Ramen, Climbing and Transcendental Importance

Fumbling with the orange wrapper, my friend grabbed his dry instant ramen noodle block, broke it in half and dunked it into a foam cup of hot water.
Breakfast this morning was modest as were our attitudes. We started to get ready for a full day of climbing.
Not six hours earlier, five of us jumped into two cars, and impulsively drove through the night to the mid-California desert, voluntarily sleeping on dirt, for the promise of a full day of climbing.
I take a slurp of my soup out of a pot as my friend finishes his in his foam cup.

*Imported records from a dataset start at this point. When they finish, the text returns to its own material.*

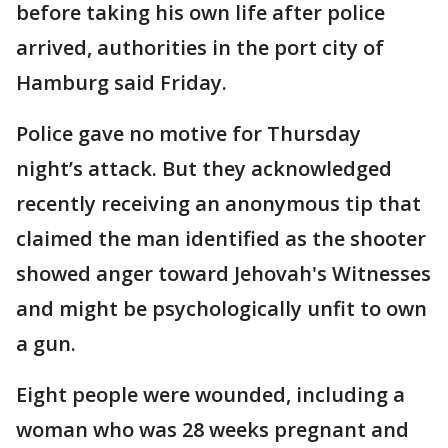
before taking his own life after police
arrived, authorities in the port city of
Hamburg said Friday.
Police gave no motive for Thursday
night’s attack. But they acknowledged
recently receiving an anonymous tip that
claimed the man identified as the shooter
showed anger toward Jehovah's Witnesses
and might be psychologically unfit to own
a gun.
Eight people were wounded, including a
woman who was 28 weeks pregnant and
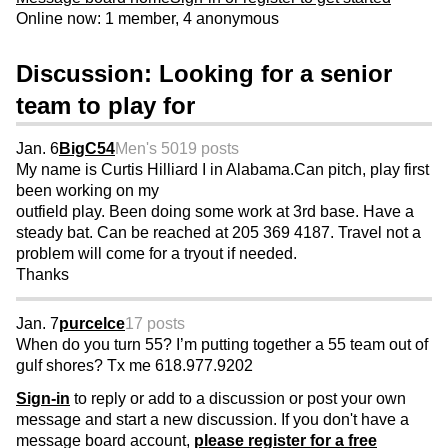
Online now: 1 member, 4 anonymous
Discussion: Looking for a senior
team to play for
Jan. 6
BigC54
Men's 50
19 posts
My name is Curtis Hilliard I in Alabama.Can pitch, play first
been working on my
outfield play. Been doing some work at 3rd base. Have a
steady bat. Can be reached at 205 369 4187. Travel not a
problem will come for a tryout if needed.
Thanks
Jan. 7
purcelce
17 posts
When do you turn 55? I’m putting together a 55 team out of
gulf shores? Tx me 618.977.9202
Sign-in
to reply or add to a discussion or post your own
message and start a new discussion. If you don't have a
message board account,
please register for a free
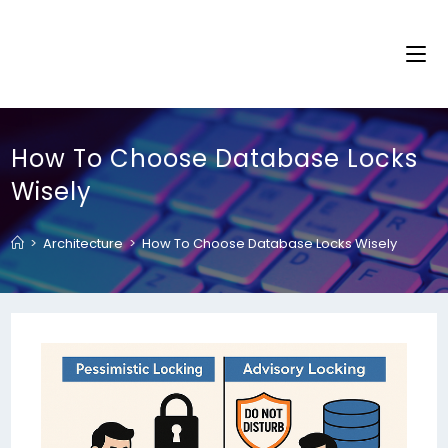
How To Choose Database Locks
Wisely
>
Architecture
>
How To Choose Database Locks Wisely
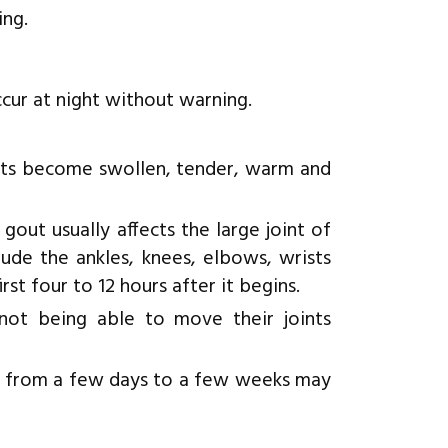
ing.
cur at night without warning.
ints become swollen, tender, warm and
 gout usually affects the large joint of
ude the ankles, knees, elbows, wrists
rst four to 12 hours after it begins.
ot being able to move their joints
ng from a few days to a few weeks may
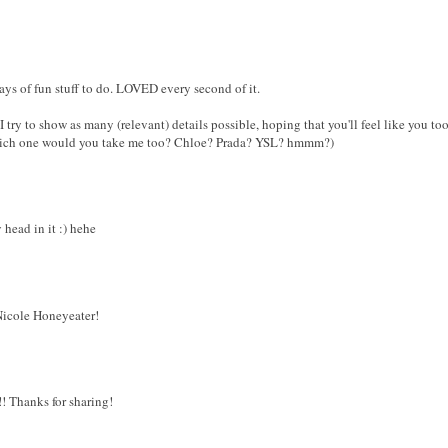
ays of fun stuff to do. LOVED every second of it.
 try to show as many (relevant) details possible, hoping that you'll feel like you too
hich one would you take me too? Chloe? Prada? YSL? hmmm?)
 head in it :) hehe
icole Honeyeater!
! Thanks for sharing!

This morning is a beautiful one. The sun’s first light turned everything orange. Birds chirped and behind it there was a unique silence that only comes with a new day. The night before was a perfect starry night, a pitch black sky, with what seemed like an infinite number of stars staring back at you. It was humbling. This was the outdoors and we all chose to be there.
You feel your nerves, you feel your excitement, you can’t help but to feel emotion.

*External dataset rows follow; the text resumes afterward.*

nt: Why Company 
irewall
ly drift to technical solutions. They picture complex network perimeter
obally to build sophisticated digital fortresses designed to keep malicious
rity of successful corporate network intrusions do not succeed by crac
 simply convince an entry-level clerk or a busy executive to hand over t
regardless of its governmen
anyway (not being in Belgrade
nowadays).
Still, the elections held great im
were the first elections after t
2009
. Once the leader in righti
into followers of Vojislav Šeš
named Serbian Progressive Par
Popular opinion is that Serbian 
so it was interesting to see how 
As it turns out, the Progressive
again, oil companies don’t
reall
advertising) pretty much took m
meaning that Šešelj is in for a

In Greek, there are two words for time.
The first, Chronos refers to actual time, the days, hours, minutes, seconds, the duration of time and how it ticks by and passes. The second, Kairos, is roughly translated to opportunity. Time that is in the moment, time with no regard of length. Kairos refers to the moment that you are in right now and how it makes you feel, the quality of that piece of time you are living.
When you climb all day, time moves by quickly, Oh it’s two o’clock already — Chronos. But, when you are up on a wall, you live and feel Kairos.

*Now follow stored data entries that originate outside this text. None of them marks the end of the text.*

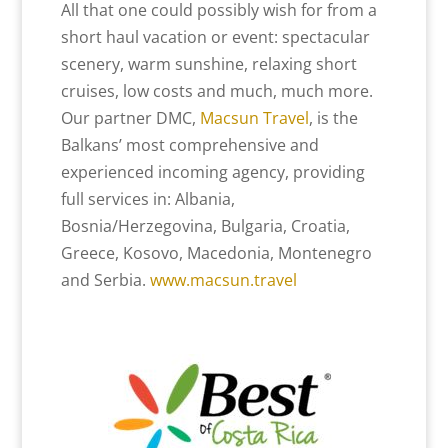
All that one could possibly wish for from a
short haul vacation or event: spectacular
scenery, warm sunshine, relaxing short
cruises, low costs and much, much more.
Our partner DMC,
Macsun Travel
, is the
Balkans’ most comprehensive and
experienced incoming agency, providing
full services in: Albania,
Bosnia/Herzegovina, Bulgaria, Croatia,
Greece, Kosovo, Macedonia, Montenegro
and Serbia.
www.macsun.travel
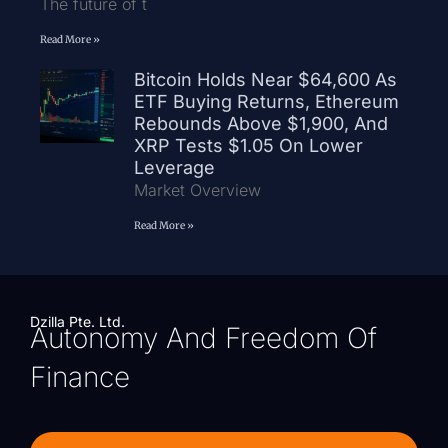
The future of t
Read More »
Bitcoin Holds Near $64,600 As
ETF Buying Returns, Ethereum
Rebounds Above $1,900, And
XRP Tests $1.05 On Lower
Leverage
Market Overview
Read More »
Dzilla Pte. Ltd.
Autonomy And Freedom Of
Finance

You feel your nerves, you feel your excitement, you can’t help but to feel emotion. When you are up on a wall there is a chance that you may fall. It’s a risk that you take, that we all take, when making the decision to leave the horizontal one for a few minutes in a vertical microcosm. To be up there above what is normal takes one hundred percent of your time and energy. You are constantly engaged but counter-intuitively it’s calming.
When you are up on the wall, you are forced to feel uncomfortable, you are forced to feel uneasy. You are put in a situation that you may not want to be in and you are scared aching with fear.
You get through it and because of it you are a better person. Not just a better climber but a better person.
Climbing for me keeps me growing. You learn so much about yourself when you are alone up there scared. Shaded in fear. It is only you that can overcome it.
Being on the wall is an incredible experience, and anyone who wants to share in that experience is a friend of mine.
Including the four guys I eat packaged Ramen with in the desert.